Copy each line of the data below with the word "Squamous".
- - - -
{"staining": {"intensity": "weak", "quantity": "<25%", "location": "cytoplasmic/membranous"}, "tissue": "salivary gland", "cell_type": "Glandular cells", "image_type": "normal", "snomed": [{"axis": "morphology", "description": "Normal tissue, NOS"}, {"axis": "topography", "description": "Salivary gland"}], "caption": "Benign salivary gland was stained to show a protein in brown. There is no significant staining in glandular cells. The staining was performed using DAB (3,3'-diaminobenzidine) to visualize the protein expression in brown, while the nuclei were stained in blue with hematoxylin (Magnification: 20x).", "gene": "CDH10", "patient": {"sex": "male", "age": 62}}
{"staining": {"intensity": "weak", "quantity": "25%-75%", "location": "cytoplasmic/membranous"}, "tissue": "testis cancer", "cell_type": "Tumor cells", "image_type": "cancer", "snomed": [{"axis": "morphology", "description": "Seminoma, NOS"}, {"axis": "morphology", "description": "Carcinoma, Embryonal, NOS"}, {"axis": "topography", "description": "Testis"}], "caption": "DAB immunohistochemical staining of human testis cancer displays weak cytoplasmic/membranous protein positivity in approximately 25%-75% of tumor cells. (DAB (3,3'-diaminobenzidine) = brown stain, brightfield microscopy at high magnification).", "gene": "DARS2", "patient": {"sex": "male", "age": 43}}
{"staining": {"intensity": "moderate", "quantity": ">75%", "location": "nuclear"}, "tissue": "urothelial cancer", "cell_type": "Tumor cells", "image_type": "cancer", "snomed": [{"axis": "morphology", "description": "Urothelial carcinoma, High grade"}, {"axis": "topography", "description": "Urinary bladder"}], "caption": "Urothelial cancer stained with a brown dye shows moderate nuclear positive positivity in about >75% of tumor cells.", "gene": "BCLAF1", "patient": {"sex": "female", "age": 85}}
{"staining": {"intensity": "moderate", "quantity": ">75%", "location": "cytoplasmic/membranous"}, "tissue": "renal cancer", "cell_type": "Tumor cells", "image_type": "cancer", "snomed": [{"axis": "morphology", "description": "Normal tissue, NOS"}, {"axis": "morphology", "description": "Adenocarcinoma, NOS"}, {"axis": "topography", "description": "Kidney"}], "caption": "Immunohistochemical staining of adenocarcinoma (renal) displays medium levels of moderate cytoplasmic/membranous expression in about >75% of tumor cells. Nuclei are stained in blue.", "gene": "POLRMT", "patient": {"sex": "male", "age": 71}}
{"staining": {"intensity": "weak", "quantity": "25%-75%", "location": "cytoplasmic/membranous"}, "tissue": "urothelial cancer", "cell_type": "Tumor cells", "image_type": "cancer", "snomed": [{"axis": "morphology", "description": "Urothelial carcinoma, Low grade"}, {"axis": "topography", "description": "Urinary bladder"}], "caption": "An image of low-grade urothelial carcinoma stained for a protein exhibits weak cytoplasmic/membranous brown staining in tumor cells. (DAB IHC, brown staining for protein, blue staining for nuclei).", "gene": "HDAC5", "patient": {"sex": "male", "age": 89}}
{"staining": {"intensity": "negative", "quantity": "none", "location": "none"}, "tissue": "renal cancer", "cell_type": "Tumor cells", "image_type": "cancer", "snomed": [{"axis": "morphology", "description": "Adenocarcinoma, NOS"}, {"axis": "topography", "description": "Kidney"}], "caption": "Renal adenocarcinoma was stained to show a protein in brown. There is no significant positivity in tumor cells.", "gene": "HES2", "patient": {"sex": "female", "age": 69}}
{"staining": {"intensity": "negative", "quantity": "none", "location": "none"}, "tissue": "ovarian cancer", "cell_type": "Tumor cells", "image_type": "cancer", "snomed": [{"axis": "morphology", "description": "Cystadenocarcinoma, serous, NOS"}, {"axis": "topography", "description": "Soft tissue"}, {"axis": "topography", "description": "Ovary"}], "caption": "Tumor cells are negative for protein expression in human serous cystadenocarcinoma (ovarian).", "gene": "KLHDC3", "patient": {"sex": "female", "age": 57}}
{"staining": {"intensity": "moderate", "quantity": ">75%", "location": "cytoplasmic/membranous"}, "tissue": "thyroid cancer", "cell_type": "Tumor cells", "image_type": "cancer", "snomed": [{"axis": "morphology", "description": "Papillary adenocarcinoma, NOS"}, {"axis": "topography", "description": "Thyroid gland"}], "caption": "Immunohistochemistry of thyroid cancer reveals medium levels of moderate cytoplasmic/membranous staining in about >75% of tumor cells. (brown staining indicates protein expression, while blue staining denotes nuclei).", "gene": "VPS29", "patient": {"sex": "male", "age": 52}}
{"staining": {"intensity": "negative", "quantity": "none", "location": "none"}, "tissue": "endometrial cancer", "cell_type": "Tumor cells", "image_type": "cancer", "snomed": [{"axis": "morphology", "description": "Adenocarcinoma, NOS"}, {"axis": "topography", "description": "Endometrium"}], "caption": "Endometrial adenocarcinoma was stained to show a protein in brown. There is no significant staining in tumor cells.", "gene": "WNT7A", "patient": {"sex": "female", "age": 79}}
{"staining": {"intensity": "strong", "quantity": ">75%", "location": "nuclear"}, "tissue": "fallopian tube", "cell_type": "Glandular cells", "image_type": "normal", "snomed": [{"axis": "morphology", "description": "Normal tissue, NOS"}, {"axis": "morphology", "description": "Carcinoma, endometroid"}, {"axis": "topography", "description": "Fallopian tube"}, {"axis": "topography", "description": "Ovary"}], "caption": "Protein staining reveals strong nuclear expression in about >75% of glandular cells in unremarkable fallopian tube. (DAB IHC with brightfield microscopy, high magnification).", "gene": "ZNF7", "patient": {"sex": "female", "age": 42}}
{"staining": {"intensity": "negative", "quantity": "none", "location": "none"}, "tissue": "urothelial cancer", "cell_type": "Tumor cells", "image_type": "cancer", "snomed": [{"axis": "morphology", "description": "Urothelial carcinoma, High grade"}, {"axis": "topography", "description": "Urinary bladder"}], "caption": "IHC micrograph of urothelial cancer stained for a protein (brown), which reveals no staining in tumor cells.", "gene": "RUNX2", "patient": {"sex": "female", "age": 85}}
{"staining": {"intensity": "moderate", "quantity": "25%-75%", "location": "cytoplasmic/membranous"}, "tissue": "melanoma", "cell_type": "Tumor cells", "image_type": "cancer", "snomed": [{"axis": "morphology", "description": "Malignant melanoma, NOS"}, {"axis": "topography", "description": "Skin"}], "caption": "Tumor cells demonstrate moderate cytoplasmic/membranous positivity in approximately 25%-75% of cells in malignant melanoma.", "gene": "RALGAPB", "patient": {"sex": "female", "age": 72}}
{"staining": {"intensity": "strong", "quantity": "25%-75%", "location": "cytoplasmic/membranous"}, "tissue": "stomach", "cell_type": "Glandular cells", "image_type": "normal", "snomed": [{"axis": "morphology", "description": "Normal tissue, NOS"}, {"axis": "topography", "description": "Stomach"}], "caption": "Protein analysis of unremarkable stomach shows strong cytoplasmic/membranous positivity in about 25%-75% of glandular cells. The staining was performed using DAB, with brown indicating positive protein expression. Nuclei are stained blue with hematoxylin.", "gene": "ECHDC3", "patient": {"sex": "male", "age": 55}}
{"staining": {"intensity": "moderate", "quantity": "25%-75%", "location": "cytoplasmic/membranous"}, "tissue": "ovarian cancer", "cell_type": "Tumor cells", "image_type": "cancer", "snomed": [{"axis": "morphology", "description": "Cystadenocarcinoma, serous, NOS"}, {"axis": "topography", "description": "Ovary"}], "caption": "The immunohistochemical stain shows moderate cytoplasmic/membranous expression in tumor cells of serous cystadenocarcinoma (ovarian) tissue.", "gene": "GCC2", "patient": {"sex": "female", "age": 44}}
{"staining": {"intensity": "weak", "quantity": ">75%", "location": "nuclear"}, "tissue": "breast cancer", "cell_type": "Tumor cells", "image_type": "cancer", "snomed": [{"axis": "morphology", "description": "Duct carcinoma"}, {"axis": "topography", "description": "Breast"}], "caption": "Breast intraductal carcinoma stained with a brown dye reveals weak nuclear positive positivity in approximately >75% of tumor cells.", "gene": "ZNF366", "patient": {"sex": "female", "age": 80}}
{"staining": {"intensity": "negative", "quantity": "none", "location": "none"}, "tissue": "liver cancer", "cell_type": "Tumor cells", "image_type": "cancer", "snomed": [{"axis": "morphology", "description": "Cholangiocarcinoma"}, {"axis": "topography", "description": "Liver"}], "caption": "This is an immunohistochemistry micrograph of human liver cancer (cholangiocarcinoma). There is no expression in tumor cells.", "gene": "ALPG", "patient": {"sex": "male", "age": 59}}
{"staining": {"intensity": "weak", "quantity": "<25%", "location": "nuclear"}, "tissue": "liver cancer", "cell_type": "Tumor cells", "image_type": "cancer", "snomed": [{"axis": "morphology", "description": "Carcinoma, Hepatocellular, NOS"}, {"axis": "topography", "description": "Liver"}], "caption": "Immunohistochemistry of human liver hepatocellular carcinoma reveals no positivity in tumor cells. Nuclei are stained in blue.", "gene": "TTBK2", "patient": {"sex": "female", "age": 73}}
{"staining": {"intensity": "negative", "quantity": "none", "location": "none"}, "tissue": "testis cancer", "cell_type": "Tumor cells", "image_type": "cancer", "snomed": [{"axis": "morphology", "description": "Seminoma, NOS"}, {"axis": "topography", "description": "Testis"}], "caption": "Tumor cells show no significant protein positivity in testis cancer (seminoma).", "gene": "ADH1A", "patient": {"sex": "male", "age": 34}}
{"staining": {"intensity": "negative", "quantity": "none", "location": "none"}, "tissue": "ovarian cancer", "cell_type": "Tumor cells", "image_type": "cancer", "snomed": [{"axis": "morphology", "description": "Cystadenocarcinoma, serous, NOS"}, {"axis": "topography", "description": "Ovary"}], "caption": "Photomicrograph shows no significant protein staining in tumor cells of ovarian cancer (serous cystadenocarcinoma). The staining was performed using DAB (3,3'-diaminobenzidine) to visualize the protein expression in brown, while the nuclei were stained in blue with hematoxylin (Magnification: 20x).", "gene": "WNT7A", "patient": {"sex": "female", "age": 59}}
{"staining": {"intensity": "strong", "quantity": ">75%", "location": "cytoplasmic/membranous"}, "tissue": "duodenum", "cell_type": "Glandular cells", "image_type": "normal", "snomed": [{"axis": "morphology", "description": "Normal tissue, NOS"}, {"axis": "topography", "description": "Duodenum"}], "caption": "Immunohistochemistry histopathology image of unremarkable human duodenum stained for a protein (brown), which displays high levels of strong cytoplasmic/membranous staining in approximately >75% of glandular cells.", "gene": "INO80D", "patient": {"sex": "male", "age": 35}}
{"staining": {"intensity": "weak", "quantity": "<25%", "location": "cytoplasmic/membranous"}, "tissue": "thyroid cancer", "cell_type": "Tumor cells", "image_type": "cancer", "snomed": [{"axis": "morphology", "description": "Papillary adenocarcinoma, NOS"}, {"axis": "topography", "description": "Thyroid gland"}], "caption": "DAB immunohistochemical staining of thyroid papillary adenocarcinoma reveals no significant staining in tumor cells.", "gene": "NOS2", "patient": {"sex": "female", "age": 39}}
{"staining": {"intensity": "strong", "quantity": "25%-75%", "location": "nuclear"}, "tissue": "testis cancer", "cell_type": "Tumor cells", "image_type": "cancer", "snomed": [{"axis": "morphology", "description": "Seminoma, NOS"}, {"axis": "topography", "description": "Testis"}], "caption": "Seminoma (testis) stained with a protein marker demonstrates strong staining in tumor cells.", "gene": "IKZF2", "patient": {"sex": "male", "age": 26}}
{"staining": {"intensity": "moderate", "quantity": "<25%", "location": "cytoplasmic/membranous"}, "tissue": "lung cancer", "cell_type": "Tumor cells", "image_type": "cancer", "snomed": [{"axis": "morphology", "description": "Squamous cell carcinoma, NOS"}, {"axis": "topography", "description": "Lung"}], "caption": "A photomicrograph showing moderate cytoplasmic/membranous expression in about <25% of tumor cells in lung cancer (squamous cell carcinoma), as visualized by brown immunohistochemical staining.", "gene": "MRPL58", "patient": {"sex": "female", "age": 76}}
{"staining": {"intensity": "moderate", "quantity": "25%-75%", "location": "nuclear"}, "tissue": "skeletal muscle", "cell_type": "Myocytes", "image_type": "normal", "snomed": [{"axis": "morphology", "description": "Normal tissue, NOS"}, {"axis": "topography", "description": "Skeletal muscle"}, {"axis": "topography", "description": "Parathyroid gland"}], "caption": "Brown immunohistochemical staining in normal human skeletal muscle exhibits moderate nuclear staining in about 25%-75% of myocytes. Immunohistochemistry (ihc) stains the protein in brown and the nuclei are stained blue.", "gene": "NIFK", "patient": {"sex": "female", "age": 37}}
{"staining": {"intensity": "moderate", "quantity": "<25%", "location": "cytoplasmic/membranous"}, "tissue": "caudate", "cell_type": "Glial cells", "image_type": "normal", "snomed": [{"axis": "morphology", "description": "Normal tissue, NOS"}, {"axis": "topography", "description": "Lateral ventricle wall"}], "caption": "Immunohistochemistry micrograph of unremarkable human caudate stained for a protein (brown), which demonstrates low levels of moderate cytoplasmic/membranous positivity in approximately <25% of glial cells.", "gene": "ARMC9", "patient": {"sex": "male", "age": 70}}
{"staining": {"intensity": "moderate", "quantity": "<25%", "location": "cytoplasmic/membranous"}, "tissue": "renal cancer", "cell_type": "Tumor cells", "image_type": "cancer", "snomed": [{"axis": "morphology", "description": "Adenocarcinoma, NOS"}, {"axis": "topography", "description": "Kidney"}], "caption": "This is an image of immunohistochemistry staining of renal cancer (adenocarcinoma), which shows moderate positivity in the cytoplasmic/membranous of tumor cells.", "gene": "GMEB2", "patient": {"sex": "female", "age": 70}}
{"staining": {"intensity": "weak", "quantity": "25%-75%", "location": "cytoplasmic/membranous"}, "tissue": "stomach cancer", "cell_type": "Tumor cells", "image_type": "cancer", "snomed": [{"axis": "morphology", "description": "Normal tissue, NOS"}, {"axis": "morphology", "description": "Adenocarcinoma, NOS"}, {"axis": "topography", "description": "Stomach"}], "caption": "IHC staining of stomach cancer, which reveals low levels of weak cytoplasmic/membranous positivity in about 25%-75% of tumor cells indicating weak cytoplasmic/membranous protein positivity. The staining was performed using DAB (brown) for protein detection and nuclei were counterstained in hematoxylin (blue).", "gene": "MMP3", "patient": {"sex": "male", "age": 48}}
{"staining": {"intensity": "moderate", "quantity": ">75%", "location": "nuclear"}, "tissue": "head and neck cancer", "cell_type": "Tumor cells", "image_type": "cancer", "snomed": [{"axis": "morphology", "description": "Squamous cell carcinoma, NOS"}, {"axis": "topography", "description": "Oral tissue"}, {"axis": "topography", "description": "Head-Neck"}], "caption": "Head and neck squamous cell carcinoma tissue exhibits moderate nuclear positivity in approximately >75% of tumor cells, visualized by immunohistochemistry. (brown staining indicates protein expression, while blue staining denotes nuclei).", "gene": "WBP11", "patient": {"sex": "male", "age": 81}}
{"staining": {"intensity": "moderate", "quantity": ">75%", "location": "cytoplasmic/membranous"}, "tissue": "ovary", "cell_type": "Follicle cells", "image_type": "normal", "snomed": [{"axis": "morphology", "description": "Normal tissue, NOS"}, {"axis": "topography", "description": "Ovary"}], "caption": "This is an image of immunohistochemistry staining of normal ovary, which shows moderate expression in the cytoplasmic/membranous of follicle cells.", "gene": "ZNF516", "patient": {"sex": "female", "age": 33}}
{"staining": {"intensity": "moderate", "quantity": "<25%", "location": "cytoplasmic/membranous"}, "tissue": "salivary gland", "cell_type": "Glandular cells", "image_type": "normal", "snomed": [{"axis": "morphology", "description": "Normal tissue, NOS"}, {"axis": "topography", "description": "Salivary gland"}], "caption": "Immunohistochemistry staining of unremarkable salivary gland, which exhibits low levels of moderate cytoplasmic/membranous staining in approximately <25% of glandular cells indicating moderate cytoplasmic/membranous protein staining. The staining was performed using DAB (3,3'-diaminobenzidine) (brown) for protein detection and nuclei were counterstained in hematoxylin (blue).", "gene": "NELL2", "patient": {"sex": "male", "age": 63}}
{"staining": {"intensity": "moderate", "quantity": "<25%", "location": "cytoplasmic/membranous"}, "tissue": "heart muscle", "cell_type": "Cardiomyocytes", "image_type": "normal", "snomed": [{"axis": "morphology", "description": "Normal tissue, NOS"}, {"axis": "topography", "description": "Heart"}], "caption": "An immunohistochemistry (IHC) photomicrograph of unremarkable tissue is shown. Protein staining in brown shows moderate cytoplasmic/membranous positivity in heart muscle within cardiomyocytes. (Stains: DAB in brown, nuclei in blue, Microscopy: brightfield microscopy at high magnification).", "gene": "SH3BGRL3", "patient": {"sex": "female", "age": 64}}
- - - -
=== EXERCISE RESPONSE ===
{"staining": {"intensity": "moderate", "quantity": "<25%", "location": "cytoplasmic/membranous"}, "tissue": "lung cancer", "cell_type": "Tumor cells", "image_type": "cancer", "snomed": [{"axis": "morphology", "description": "Squamous cell carcinoma, NOS"}, {"axis": "topography", "description": "Lung"}], "caption": "A photomicrograph showing moderate cytoplasmic/membranous expression in about <25% of tumor cells in lung cancer (squamous cell carcinoma), as visualized by brown immunohistochemical staining.", "gene": "MRPL58", "patient": {"sex": "female", "age": 76}}
{"staining": {"intensity": "moderate", "quantity": ">75%", "location": "nuclear"}, "tissue": "head and neck cancer", "cell_type": "Tumor cells", "image_type": "cancer", "snomed": [{"axis": "morphology", "description": "Squamous cell carcinoma, NOS"}, {"axis": "topography", "description": "Oral tissue"}, {"axis": "topography", "description": "Head-Neck"}], "caption": "Head and neck squamous cell carcinoma tissue exhibits moderate nuclear positivity in approximately >75% of tumor cells, visualized by immunohistochemistry. (brown staining indicates protein expression, while blue staining denotes nuclei).", "gene": "WBP11", "patient": {"sex": "male", "age": 81}}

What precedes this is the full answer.